:: What you will do ::
Keep the pictures out of your copy. Transcribe the records below exactly.

"""

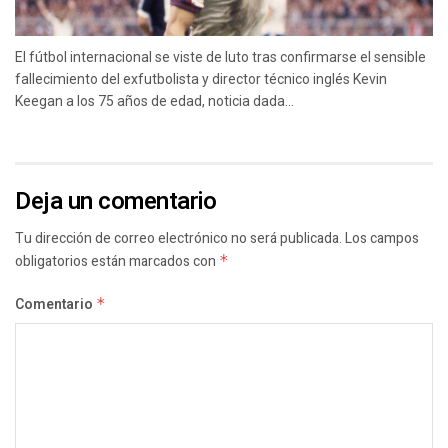
El fútbol internacional se viste de luto tras confirmarse el sensible
fallecimiento del exfutbolista y director técnico inglés Kevin
Keegan a los 75 años de edad, noticia dada...
Deja un comentario
Tu dirección de correo electrónico no será publicada.
Los campos
obligatorios están marcados con
*
Comentario
*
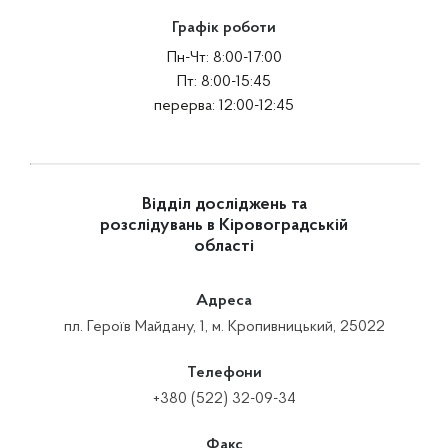
Графік роботи
Пн-Чт: 8:00-17:00
Пт: 8:00-15:45
перерва: 12:00-12:45
Відділ досліджень та
розслідувань в Кіровоградській
області
Адреса
пл. Героїв Майдану, 1, м. Кропивницький, 25022
Телефони
+380 (522) 32-09-34
Факс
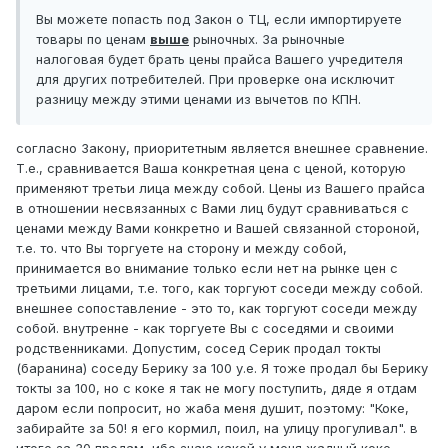
Вы можете попасть под Закон о ТЦ, если импортируете
товары по ценам
выше
рыночных. За рыночные
налоговая будет брать цены прайса Вашего учредителя
для других потребителей. При проверке она исключит
разницу между этими ценами из вычетов по КПН.
согласно Закону, приоритетным является внешнее сравнение.
Т.е., сравнивается Ваша конкретная цена с ценой, которую
применяют третьи лица между собой. Цены из Вашего прайса
в отношении несвязанных с Вами лиц будут сравниваться с
ценами между Вами конкретно и Вашей связанной стороной,
т.е. то. что Вы торгуете на сторону и между собой,
принимается во внимание только если нет на рынке цен с
третьими лицами, т.е. того, как торгуют соседи между собой.
внешнее сопоставление - это то, как торгуют соседи между
собой. внутренне - как торгуете Вы с соседями и своими
родственниками. Допустим, сосед Серик продал токты
(баранина) соседу Берику за 100 у.е. Я тоже продал бы Берику
токты за 100, но с коке я так не могу поступить, дяде я отдам
даром если попросит, но жаба меня душит, поэтому: "Коке,
забирайте за 50! я его кормил, поил, на улицу прогуливал". в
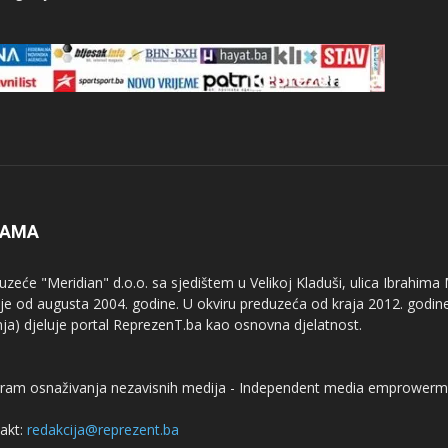
NAMA
uzeće "Meridian" d.o.o. sa sjedištem u Velikoj Kladuši, ulica Ibrahima
uje od augusta 2004. godine. U okviru preduzeća od kraja 2012. godine
nja) djeluje portal ReprezenT.ba kao osnovna djelatnost.
ram osnaživanja nezavisnih medija - Independent media emprowerm
akt:
redakcija@reprezent.ba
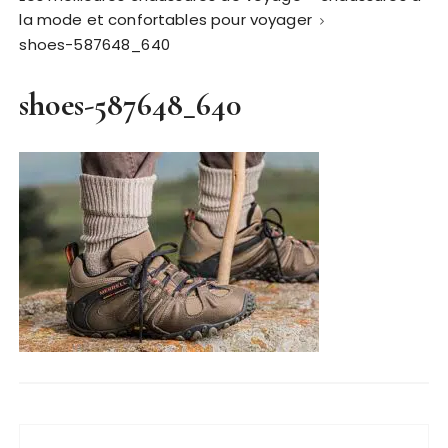
la mode et confortables pour voyager
shoes-587648_640
shoes-587648_640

"""

:: Answer area ::
El fútbol internacional se viste de luto tras confirmarse el sensible
fallecimiento del exfutbolista y director técnico inglés Kevin
Keegan a los 75 años de edad, noticia dada...
Deja un comentario
Tu dirección de correo electrónico no será publicada.
Los campos
obligatorios están marcados con
*
Comentario
*
Графік роботи
Пн-Чт: 8:00-17:00
Пт: 8:00-15:45
перерва: 12:00-12:45
Відділ досліджень та
розслідувань в Кіровоградській
області
Адреса
пл. Героїв Майдану, 1, м. Кропивницький, 25022
Телефони
+380 (522) 32-09-34
Факс
Вы можете попасть под Закон о ТЦ, если импортируете
товары по ценам
выше
рыночных. За рыночные
налоговая будет брать цены прайса Вашего учредителя
для других потребителей. При проверке она исключит
разницу между этими ценами из вычетов по КПН.
согласно Закону, приоритетным является внешнее сравнение.
Т.е., сравнивается Ваша конкретная цена с ценой, которую
применяют третьи лица между собой. Цены из Вашего прайса
в отношении несвязанных с Вами лиц будут сравниваться с
ценами между Вами конкретно и Вашей связанной стороной,
т.е. то. что Вы торгуете на сторону и между собой,
принимается во внимание только если нет на рынке цен с
третьими лицами, т.е. того, как торгуют соседи между собой.
внешнее сопоставление - это то, как торгуют соседи между
собой. внутренне - как торгуете Вы с соседями и своими
родственниками. Допустим, сосед Серик продал токты
(баранина) соседу Берику за 100 у.е. Я тоже продал бы Берику
токты за 100, но с коке я так не могу поступить, дяде я отдам
даром если попросит, но жаба меня душит, поэтому: "Коке,
забирайте за 50! я его кормил, поил, на улицу прогуливал". в
NAMA
uzeće "Meridian" d.o.o. sa sjedištem u Velikoj Kladuši, ulica Ibrahima
uje od augusta 2004. godine. U okviru preduzeća od kraja 2012. godine
nja) djeluje portal ReprezenT.ba kao osnovna djelatnost.
ram osnaživanja nezavisnih medija - Independent media emprowerm
akt:
redakcija@reprezent.ba
la mode et confortables pour voyager
shoes-587648_640
shoes-587648_640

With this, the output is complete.